• Work item
With no images included, output each entry below exactly as it appears.

(Saved data entries)

========================================================================

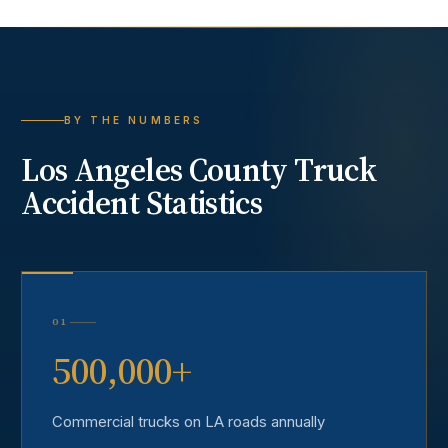
BY THE NUMBERS
Los Angeles County
Truck
Accident
Statistics
01
500,000+
Commercial trucks on LA roads annually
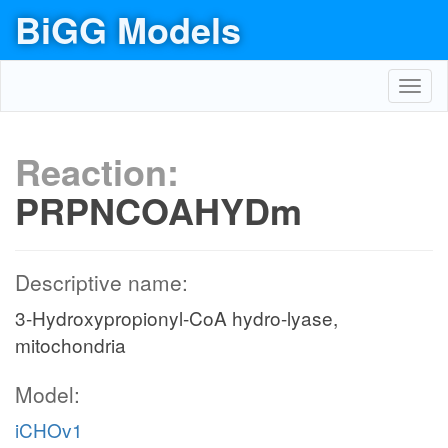
BiGG Models
Toggl
navig
Reaction:
PRPNCOAHYDm
Descriptive name:
3-Hydroxypropionyl-CoA hydro-lyase,
mitochondria
Model:
iCHOv1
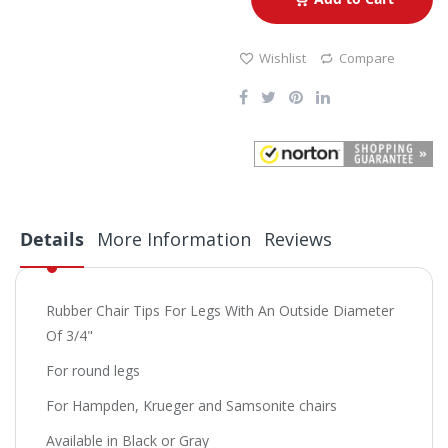
Wishlist
Compare
Details
More Information
Reviews
Rubber Chair Tips For Legs With An Outside Diameter
Of 3/4"
For round legs
For Hampden, Krueger and Samsonite chairs
Available in Black or Gray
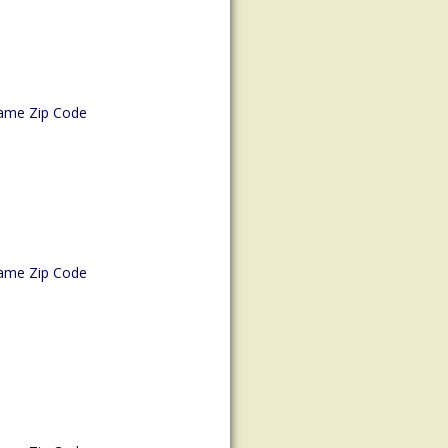
ame Zip Code
ame Zip Code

========================================================================

• Expected answer
BY THE NUMBERS
Los Angeles County
Truck
Accident
Statistics
01
500,000+
Commercial trucks on LA roads annually
BiGG Models
Toggl
navig
Reaction:
PRPNCOAHYDm
Descriptive name:
3-Hydroxypropionyl-CoA hydro-lyase,
mitochondria
Model:
iCHOv1
Wishlist
Compare
Details
More Information
Reviews
Rubber Chair Tips For Legs With An Outside Diameter
Of 3/4"
For round legs
For Hampden, Krueger and Samsonite chairs
Available in Black or Gray
ame Zip Code
ame Zip Code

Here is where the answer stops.